* _INPUT DATA_:
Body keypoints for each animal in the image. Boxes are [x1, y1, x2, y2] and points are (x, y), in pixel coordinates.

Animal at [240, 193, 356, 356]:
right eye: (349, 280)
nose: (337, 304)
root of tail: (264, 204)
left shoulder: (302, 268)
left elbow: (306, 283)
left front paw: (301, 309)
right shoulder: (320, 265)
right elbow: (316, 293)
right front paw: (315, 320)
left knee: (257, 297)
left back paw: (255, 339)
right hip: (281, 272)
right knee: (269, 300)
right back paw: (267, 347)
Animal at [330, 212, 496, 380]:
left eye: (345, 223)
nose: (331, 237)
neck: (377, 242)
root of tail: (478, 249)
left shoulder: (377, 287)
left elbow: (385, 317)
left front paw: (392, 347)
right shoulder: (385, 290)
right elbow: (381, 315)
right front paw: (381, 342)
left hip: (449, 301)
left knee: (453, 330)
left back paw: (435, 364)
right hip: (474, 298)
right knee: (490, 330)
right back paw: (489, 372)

* _ASSIGNED TASK_:
Exactly as it appears above, write out the complete listing.

* _SOLUTION TO THE PROBLEM_:
Body keypoints for each animal in the image. Boxes are [x1, y1, x2, y2] and points are (x, y), in pixel coordinates.

Animal at [240, 193, 356, 356]:
right eye: (349, 280)
nose: (337, 304)
root of tail: (264, 204)
left shoulder: (302, 268)
left elbow: (306, 283)
left front paw: (301, 309)
right shoulder: (320, 265)
right elbow: (316, 293)
right front paw: (315, 320)
left knee: (257, 297)
left back paw: (255, 339)
right hip: (281, 272)
right knee: (269, 300)
right back paw: (267, 347)
Animal at [330, 212, 496, 380]:
left eye: (345, 223)
nose: (331, 237)
neck: (377, 242)
root of tail: (478, 249)
left shoulder: (377, 287)
left elbow: (385, 317)
left front paw: (392, 347)
right shoulder: (385, 290)
right elbow: (381, 315)
right front paw: (381, 342)
left hip: (449, 301)
left knee: (453, 330)
left back paw: (435, 364)
right hip: (474, 298)
right knee: (490, 330)
right back paw: (489, 372)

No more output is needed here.